Et en quoi consiste ce changement ?
A la fois, j’éprouvais beaucoup de tendresse pour la vie de tous les jours, sa drôlerie et le courage des «petites gens» qui ont des difficultés à joindre les deux bouts. Et aussi une certaine rage que je n’exprimais pas dans «Tunis Cap TGM», le premier ouvrage. Cette Tunisie originale, distinguée et si différente du monde arabe, n’arrive pas à aller jusqu’au bout en défendant un certain nombre de libertés. Sur papier, elle reste démocratique.

Pouvez-vous donner un aperçu du contenu d’«Aigres et douces» à vos lecteurs ?
Les premières nouvelles dans ce recueil concernent la vie de tous les jours. Mes nouvelles ont toujours une vérité : je fréquente beaucoup les taximen, je les trouve extraordinaires. Chacun est si différent et nous apprend beaucoup. Ils reflètent les Tunisiens. Une autre histoire que j’ai «twistée» — et qui parle des rapports familiaux — compte beaucoup pour moi : celle d’une vieille dame qui veut rester dans sa maison et qui se trouve menacée par ses propres enfants à cause de l’héritage. Une autre nouvelle raconte le quotidien des femmes battues, j’ai traité aussi de l’article 230, qui condamne jusqu’à nos jours l’homosexualité, de l’égalité dans l’héritage …

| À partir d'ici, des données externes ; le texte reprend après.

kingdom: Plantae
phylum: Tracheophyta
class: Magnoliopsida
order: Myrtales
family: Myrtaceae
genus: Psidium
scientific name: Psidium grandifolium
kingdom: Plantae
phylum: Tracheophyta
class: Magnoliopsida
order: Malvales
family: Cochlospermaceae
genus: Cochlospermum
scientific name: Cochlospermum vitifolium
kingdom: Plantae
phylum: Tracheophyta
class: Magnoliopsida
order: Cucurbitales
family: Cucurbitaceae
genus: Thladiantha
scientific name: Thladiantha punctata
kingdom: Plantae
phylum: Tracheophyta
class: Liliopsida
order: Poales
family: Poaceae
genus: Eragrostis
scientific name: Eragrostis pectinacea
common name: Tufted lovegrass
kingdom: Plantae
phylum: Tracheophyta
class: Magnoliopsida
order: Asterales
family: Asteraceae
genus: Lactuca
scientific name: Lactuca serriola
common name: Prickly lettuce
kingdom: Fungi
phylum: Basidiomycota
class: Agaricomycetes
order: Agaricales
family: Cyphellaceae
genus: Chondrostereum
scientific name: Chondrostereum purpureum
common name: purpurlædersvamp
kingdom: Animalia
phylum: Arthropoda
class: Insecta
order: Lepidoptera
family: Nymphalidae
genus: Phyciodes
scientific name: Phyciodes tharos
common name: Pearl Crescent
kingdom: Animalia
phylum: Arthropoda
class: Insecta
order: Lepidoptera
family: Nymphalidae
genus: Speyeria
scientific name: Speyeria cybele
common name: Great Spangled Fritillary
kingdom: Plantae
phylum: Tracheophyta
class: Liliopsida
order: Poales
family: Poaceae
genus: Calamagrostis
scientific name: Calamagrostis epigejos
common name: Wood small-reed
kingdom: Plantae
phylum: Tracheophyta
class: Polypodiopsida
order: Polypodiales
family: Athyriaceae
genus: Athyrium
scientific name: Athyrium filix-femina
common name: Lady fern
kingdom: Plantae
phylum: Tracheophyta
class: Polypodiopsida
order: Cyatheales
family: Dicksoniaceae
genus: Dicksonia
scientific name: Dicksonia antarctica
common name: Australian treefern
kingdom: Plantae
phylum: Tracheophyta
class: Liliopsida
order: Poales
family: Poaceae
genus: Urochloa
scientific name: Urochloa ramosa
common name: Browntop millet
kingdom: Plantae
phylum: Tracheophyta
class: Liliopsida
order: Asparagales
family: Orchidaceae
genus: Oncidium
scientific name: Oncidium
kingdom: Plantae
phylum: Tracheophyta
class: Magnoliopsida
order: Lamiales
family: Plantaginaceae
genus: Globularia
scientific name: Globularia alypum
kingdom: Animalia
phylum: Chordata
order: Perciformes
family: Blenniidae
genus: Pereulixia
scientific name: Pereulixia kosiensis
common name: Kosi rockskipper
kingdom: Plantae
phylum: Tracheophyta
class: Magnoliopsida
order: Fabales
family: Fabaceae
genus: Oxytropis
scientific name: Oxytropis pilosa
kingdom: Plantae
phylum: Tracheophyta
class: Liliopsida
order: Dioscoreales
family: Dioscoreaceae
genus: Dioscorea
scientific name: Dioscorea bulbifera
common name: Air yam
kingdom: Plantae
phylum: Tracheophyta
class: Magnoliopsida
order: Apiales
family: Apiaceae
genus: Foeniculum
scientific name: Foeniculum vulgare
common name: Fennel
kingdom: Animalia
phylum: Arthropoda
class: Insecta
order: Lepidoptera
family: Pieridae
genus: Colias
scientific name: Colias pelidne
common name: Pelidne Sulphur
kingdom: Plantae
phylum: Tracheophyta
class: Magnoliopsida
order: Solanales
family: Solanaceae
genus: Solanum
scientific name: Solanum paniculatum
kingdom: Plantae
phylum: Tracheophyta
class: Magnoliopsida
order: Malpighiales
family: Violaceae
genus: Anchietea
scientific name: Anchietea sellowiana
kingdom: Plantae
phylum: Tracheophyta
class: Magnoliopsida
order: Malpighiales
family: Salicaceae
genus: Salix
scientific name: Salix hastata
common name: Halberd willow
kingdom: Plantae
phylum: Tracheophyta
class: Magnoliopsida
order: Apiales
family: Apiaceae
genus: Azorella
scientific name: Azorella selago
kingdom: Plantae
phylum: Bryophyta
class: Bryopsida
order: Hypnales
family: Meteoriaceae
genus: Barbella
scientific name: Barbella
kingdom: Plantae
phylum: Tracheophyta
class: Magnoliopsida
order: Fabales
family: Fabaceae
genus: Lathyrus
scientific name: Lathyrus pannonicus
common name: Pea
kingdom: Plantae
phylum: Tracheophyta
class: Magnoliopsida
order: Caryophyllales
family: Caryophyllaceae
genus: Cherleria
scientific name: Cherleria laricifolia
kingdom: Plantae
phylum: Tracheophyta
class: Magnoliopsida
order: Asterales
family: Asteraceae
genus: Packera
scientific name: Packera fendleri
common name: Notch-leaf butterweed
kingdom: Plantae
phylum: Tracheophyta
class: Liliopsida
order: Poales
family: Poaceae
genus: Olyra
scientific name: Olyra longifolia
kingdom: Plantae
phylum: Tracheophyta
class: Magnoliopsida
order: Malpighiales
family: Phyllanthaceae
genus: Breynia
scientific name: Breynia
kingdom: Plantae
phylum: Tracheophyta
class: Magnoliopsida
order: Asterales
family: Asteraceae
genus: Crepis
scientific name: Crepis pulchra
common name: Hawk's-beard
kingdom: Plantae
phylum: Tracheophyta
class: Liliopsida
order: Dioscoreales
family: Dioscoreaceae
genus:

Pour cette nouvelle parution de «L’Affaire du Harlem Shake», vous avez opté pour  « un polar illustré», dédié à la jeunesse. Un genre littéraire encore très peu courant en Tunisie. Comment cette idée a t- elle germé ?
C’est venu tout d’un coup. En lisant un article du journal «Le Monde», par hasard (un article que je reproduis d’ailleurs en annexe), révélant ce que je ne savais pas. Le ministre de l’Education tunisien, en 2013, avait été irrité par un mouvement de danse qui avait atteint quelques établissements éducatifs et universitaires : là, où les cours se sont interrompus à cause d’élèves et d’étudiants voulant danser le «Harlem Shake». J’ai trouvé cela un peu exagéré, et je me suis dit que ça pouvait faire un bon sujet. Et alors que je ne pensais pas du tout écrire des polars pour la jeunesse, je me suis dit «essayons de présenter cette affaire-là, avec des indices et une intrigue qui ont donné naissance à une pièce policière. Et le scénario a vu le jour en dix minutes !»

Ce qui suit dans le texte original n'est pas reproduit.